Взорвался веселый хохот:
– Действительно!..
– Но вы напрасно думаете, Елизавета Марковна, что Карамзин уже окончательно умер, – с улыбкой заметил Александр Иванович Тургенев, жирненький бонвиван, который с либералистами был либералист, а с лицами власть имеющими вполне основательный мужчина. – Недавно был я в Киеве и заглянул к своей тетушке, которая играет там не последнюю скрипку… И она, читая мне одно письмо свое, пустила фразу о четырнадцатом декабря: «Лишь только разъяренная Фортуна обратит на человека свой суровый взгляд…» – что-то такое в этом роде. Я засмеялся: «Тетушка, кто же пишет теперь так?! Почитайте хоть «Онегина»… Она смерила меня взглядом с головы до ног: «А как же ты мне прикажешь писать, племянничек? Никаких твоих Онегиных я не знаю и знать не желаю, но твердо знаю, что в моем положении подлым штилем мне выражаться не пристало: чем-нибудь от моей Палашки должна же я отличаться…»
Опять взорвался хохот…
Пушкин с Анной Петровной поднялись на террасу. Крылов, тяжелый, как всегда, малоопрятный, поднял к ним навстречу свое умное, обрюзгшее лицо.
– Ну что, дедушка? Каков наш Мицкевич-то? А? – спросил Пушкин.

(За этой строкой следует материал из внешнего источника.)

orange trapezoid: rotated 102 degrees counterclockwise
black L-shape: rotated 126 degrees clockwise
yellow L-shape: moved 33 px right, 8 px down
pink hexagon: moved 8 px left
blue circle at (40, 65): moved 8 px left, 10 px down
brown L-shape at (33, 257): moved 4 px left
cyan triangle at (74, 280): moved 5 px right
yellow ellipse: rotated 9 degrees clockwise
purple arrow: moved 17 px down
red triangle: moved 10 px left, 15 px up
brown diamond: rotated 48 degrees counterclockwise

– Да что уж и говорить… – невозмутимо отвечал старик. – Одно слово: хват!
За Крыловым стояло уже сорок лет литературной работы. Слава его покоилась уже на граните. И умный и хитрый старик, выбившийся наверх из самой черной нищеты, цену знал и себе, и людям, умел сходить с козыря и не смущался ни перед кем. Раз на Невском он встретился с Николаем.

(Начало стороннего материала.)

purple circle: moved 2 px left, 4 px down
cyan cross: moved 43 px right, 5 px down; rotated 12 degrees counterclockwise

– А давно не видал я тебя… – сказал царь.
– Да, – спокойно отвечал Крылов, живший в императорской публичной библиотеке. – А, кажись, соседи, ваше величество…

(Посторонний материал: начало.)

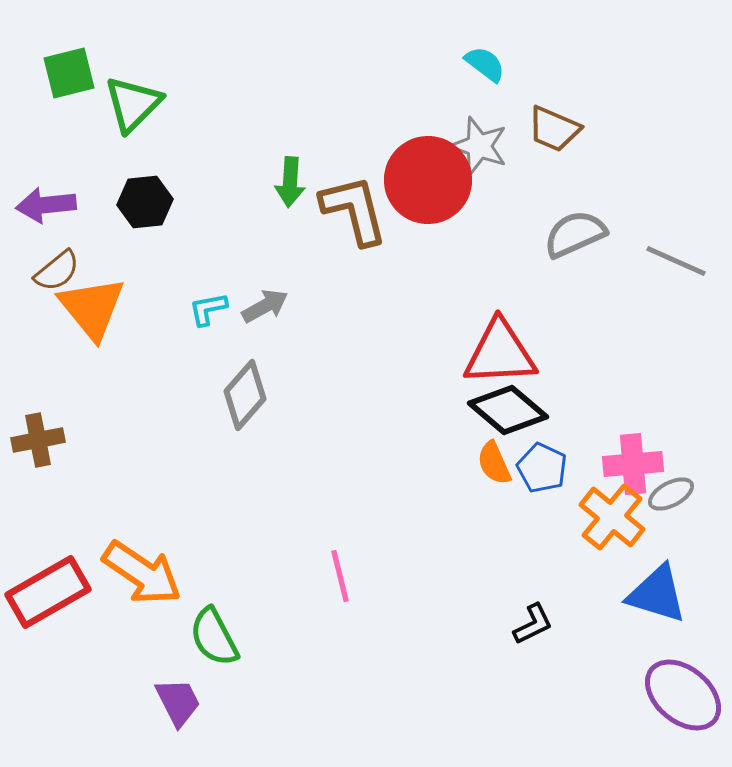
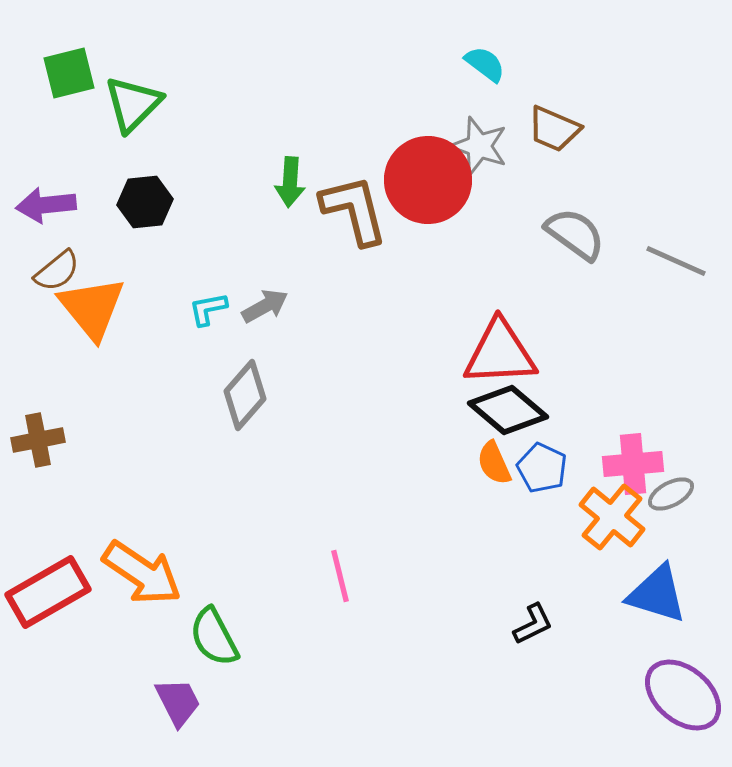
gray semicircle: rotated 60 degrees clockwise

Его лень, обжорство и неопрятность вошли в пословицу. Раз у Олениных заметили, что Крылов что-то насупился.
– Что с вами, дедушка? – спросила его Варя, его любимица.
– Беда! – махнул тот рукой. – Надо ехать в Зимний на маскарад, а я не знаю, как одеться…
– А вы бы, дедушка, помылись, побрились, оделись бы чистенько, вот вас никто и не узнал бы… – посоветовала бойкая девочка.
Это было не в бровь, а в глаз, и грузный старик развеселился.
– А я после чтения моего «Бориса Годунова» у Перовских заметил, что вам моя трагедия не понравилась, – сказал Пушкин. – Признайтесь, что пьеса нехороша…
– Почему же нехороша? – спокойно пыхнул старик своей вечной сигарой. – Я лучше вам поучение одно по этому поводу расскажу. Один проповедник восхвалял Божий мир и утверждал, что все так создано, что лучше и не надо. И вдруг подходит к нему горбатый: не грешно ли, говорит, тебе в моем присутствии утверждать, что все в мире прекрасно? Посмотри на меня…
– Так что же? – возразил ему проповедник. – Для горбатого и ты очень хорош…
– О!.. О!.. О!.. – раздалось вокруг укоризненно.
– Оч-чень хорошо! – весело воскликнул Пушкин и бросился обнимать старика.
– Нет, нет, нет, и на солнце есть пятна! – наседали на улыбавшегося Жуковского две дамы. – Нет, и ваш Пушкин грешит иногда… Почитайте, как в четвертой главе описывает он волнения Татьяны. «Пышет бурно… В ней тайный жар, ей душно, дурно…» Пышет бурно – фи!..
Красавица А.О. Россетт одобрительно захлопала своими маленькими ручками и стрельнула черными, огневыми глазами по смеющемуся Пушкину.
Тот в притворном отчаянии схватился за голову.
– De grâce, mesdames, de grâce![96] Довольно литературы, к черту литературу!.. Михайла Иванович, спасите меня! – крикнул он Глинке, молодому, но уже прославившемуся композитору. – Вы наш Орфей, зачаруйте вашей музыкой эту ярость…
– Всячески рад служить великому поэту…
Маленький, коренастый, широкоплечий, с каким-то дерзким хохлом на лбу, Глинка, несмотря на свои двадцать три года, держался уже с полной уверенностью. Два года тому назад он выпустил свой романс на слова Баратынского «Не искушай меня без нужды…» И сразу завоевал себе прочную популярность в гостиных. Он и сам считал этот романс своим первым удачным произведением.